CC En grandissant, ils s’y intéressent davantage, on en parle un peu plus souvent. Après avoir vu « Toni en famille » [dans lequel elle joue une mère au foyer qui élève cinq ados, ndlr], mon fils m’a dit : “Ça me donne envie d’être plus gentil avec toi !” » [Rires.] Et l’autre jour, ma fille de 8 ans est rentrée toute excitée : « Maman, je t’ai vu sur une affiche ! Tu étais complètement blanc ! Oui, oui, je suis sûr que c’était toi, ça s’appelle “L’Empire” [film de Bruno Dumont sorti fin février] ! » Maintenant, ils me posent davantage de questions. Et j’aime discuter avec eux du film ou de la préparation du rôle. Mon travail peut m’éloigner de chez moi, je pense qu’il est important de partager les raisons de mon départ. Mais cela ne les impressionne pas beaucoup, ils posent deux questions et passent à autre chose.

ELLE. Et vous, quels sont les acteurs qui vous ont le plus impressionné ?

CC Il y en a tellement! Entre comédiens, il y a quelque chose de collégial, on se regarde tous avec attention, et le plus souvent avec tendresse. Nous sommes une équipe et j’adore ça. Forcément, travailler avec Marion Cotillard, Matt Damon ou encore Helen Mirren est magique. Mais, récemment, l’actrice qui m’a laissé sans voix est la petite Lilou Siauvaud, ma fille dans « Stillwater ». Et bien sûr Amrullah Safi, qui m’a bouleversé du premier au dernier jour de tournage.

ELLE. Vous passez du drame à la comédie, parfois les deux à la fois… Certains rôles vous effraient a priori ?

CC C’est assez rare que je me dise « ça va être facile ». Je n’arrive pas sur un tournage en découvrant le grand jour pour privilégier la fraîcheur, ce qui est une démarche tout à fait possible. Je viens du théâtre, où le temps de répétition est toujours long. Avoir travaillé en amont me permet de retrouver une forme de liberté. J’adore faire des tests, essayer plein de choses, faire des suggestions au réalisateur, au risque de me tromper un peu !

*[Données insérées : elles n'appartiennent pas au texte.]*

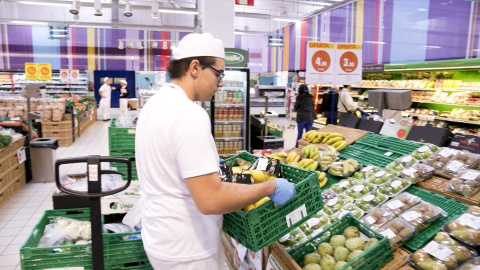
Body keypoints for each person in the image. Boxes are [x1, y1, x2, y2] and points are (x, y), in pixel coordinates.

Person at [134, 33, 296, 270]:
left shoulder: (156, 103)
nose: (220, 83)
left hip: (160, 235)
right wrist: (270, 187)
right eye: (218, 73)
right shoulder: (189, 114)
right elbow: (211, 200)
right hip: (188, 248)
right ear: (195, 67)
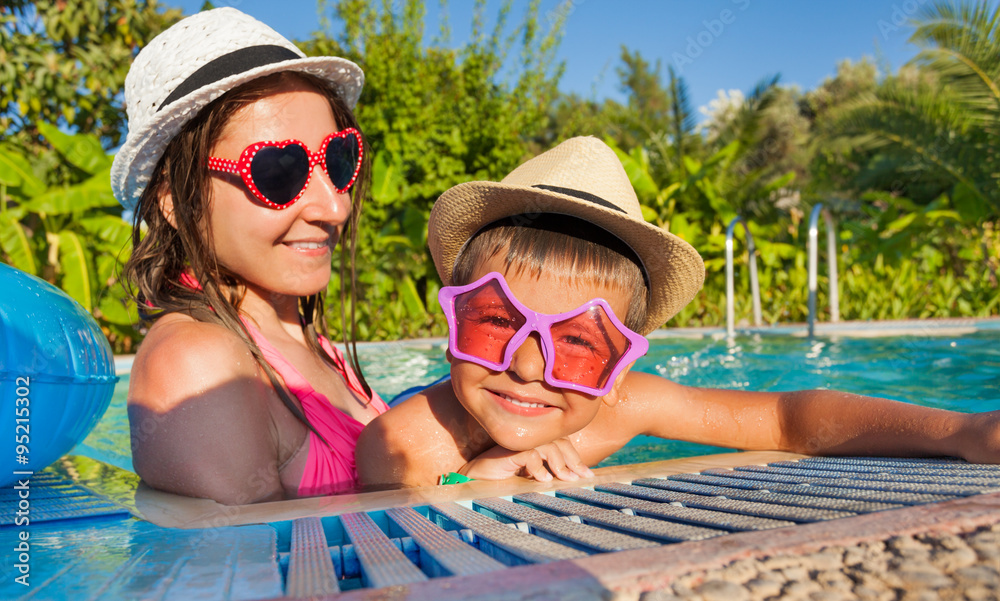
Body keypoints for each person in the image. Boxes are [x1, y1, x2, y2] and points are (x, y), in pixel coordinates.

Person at [356, 136, 1000, 489]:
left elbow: (785, 418)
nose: (526, 364)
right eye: (496, 322)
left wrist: (963, 433)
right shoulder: (403, 445)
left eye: (576, 342)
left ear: (617, 367)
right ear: (450, 328)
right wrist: (480, 480)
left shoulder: (626, 406)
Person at [113, 8, 388, 505]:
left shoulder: (305, 342)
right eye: (280, 170)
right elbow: (245, 575)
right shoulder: (197, 367)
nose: (336, 205)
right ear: (174, 200)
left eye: (339, 159)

ELLE. Vous avez dit un jour que vous vous sentiez comme un « athlète émotionnel »…

CC J’ai évoqué une phrase que j’aime beaucoup d’Antonin Artaud, parlant de l’acteur de théâtre, qu’il définit comme un athlète de cœur. Mais je crois que j’ai mal compris ! [Rires.] Il disait que passer d’une émotion à une autre était une sorte de performance qui s’appuie sur le corps, je l’ai interprété comme le fait que c’est à travers le corps que les émotions peuvent passer.

ELLE. Jouer un monstre vous tenterait-il ?

CC Cela dépend du contexte. Simone Signoret a déclaré qu’elle préférait jouer un nazi dans un film qui les dénonce plutôt qu’une bonne mère dans un film de propagande SS ! Sandra Hüller a refusé ces rôles jusqu’au jour où Jonathan Glazer lui a proposé « La Zone d’intérêt »… Impossible de dire non à un film aussi fort, mais, pour garder ses distances, elle explique qu’elle n’a rien donné d’elle-même à son personnage. Aucune émotion, aucune lumière, rien. Et c’est super ! J’ai déjà joué des monstres : la mère dans « Les Éblouis » de Sarah Suco, et dernièrement un chasseur d’esclaves, dans « Ni chaînes ni maîtres ». [en salle en septembre]. La question de l’humanité donnée à son personnage est complexe.

ELLE. Plus que pour les personnages de comédie ?

CC Pas nécessairement. Nous avons aussi une responsabilité envers le public : pour moi, le rire est une forme de tendresse en réponse à l’absurdité de l’existence. Il peut y avoir quelque chose de tragique dans les comédies, les personnages sont parfois persuadés de vivre une tragédie.

ELLE. Que pouvons-nous vous souhaiter pour l’avenir ?

CC. A part mettre fin aux guerres, aux dictatures et à la montée de l’extrême droite ? J’aimerais vraiment… Je n’ai pas moins ri ! Oui, ça y est, continuer à rire, et aussi danser de temps en temps, c’est ce qu’on peut se souhaiter, collectivement… avoir de l’espoir.

“Quelques jours pas plus”, de Julie Navarro. En salles le 3 avril.